Sinirbilimi rağmen Yeni teknolojiler beynimizi değiştiriyorsa, henüz tam olarak sınırlandırılmamıştır., Örneğin, bir okuyucunun beyninin, okuma yazma bilmeyen bir insandan önemli ölçüde farklı olduğu net bir şekilde anlaşılabilir. Bu, okuma ve yazma yaklaşık 6000 yıl önce ortaya çıktığından, bu tür anatomik farklılıkları derinlemesine değerlendirmek için yeterince geniş bir zaman aralığı ortaya çıkmasıyla mümkün olmuştur. Yeni teknolojilerin beynimiz üzerindeki etkisini değerlendirmek için biraz daha beklememiz gerekecek..
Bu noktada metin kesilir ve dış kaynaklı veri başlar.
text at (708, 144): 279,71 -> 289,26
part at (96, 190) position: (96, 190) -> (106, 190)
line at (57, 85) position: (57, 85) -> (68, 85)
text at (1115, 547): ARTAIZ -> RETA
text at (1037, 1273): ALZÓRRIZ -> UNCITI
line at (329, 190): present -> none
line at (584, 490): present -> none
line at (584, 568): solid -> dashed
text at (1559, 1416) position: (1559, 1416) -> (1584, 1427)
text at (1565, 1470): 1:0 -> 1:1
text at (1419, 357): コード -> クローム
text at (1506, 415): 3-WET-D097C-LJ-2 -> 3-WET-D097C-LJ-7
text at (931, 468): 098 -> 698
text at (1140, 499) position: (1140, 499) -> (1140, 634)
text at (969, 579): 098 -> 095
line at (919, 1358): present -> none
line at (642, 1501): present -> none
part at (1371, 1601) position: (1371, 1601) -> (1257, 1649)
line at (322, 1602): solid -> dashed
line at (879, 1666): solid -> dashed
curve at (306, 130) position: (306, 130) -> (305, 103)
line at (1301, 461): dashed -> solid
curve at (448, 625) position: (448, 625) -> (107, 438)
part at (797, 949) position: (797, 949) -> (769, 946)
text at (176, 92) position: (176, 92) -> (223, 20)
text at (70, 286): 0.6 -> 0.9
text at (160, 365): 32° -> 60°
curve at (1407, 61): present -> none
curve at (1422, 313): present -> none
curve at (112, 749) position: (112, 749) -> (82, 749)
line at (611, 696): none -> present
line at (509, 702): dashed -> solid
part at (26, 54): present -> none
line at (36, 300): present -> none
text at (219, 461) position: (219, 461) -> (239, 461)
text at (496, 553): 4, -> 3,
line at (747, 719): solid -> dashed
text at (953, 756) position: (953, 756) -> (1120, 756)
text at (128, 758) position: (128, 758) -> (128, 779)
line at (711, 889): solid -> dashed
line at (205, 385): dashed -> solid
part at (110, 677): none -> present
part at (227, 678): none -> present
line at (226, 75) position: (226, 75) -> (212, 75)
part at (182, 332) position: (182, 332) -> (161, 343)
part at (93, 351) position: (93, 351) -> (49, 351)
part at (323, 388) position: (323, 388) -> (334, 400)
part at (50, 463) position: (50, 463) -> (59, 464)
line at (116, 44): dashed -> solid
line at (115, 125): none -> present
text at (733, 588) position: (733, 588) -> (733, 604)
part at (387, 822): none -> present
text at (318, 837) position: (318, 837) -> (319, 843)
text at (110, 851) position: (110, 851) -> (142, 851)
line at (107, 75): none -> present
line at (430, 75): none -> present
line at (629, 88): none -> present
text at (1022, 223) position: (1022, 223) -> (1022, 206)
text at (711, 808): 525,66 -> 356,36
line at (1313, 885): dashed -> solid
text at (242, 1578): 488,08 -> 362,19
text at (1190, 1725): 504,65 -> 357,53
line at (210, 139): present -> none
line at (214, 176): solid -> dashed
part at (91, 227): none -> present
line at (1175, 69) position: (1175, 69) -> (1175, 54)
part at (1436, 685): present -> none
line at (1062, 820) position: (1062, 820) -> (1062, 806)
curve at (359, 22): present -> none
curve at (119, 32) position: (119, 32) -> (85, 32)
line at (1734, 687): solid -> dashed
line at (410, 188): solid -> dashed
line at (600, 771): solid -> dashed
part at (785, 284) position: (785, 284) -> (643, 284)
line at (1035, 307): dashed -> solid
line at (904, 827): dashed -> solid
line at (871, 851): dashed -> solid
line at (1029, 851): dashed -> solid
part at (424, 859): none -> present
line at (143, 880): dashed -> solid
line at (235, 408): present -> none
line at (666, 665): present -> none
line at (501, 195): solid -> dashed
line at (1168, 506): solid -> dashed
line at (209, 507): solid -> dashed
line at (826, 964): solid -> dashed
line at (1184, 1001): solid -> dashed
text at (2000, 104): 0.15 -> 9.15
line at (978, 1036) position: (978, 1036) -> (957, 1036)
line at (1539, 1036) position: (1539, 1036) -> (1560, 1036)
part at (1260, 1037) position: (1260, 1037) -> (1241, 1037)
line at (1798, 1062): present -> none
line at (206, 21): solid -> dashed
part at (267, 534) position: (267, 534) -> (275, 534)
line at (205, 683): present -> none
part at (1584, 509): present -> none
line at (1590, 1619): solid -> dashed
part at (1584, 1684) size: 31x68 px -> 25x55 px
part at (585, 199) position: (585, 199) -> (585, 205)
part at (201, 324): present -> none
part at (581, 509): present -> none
Kesin görünen şey, bu tür bilgi araçlarının genel bilişsel kapasite için hem kazançlar hem de kayıplar sunmasıdır. Çok görevli performans, konum, bilgi sınıflandırması, algı ve hayal gücü ve görsel yetenekleri açısından kazanımlardan bahsedebiliriz..

Ayrıca, yeni teknolojiler hafıza ile ilişkili patolojiler üzerinde yapılan araştırmalarda çok faydalı olabilir. Kayıplarla ilgili olarak, ağırlıklı olarak odaklanmış ve sürekli dikkat veya gerekçeli veya eleştirel ve düşünceli düşünme kapasitesini bulabiliriz..

Bibliyografik referanslar:

  • Garcia, E. (2018). Biz hafızamız. Unutma ve unut. Ed: Bonalletra Alcompas S.L.: İspanya.
  • McLuhan, M. (2001). Medyayı Anlamak. İnsanın Eklenti Ed Routledge: New York.
  • Serçe, B., Liu, J. ve Wegner, D.M. (2011). Google’ın bellek üzerindeki etkileri: Bilgilerin parmak uçlarımızda olmasının bilişsel sonuçları. Science, 333 (6043), 476-478.
  • Wegner, D.M. (1986). İşlemsel hafıza: Grup zihninin çağdaş bir analizi. B. Mullen ve G.R. Goethals (ed.): Grup davranışı teorileri (185-208). New York: Springer-Verlag.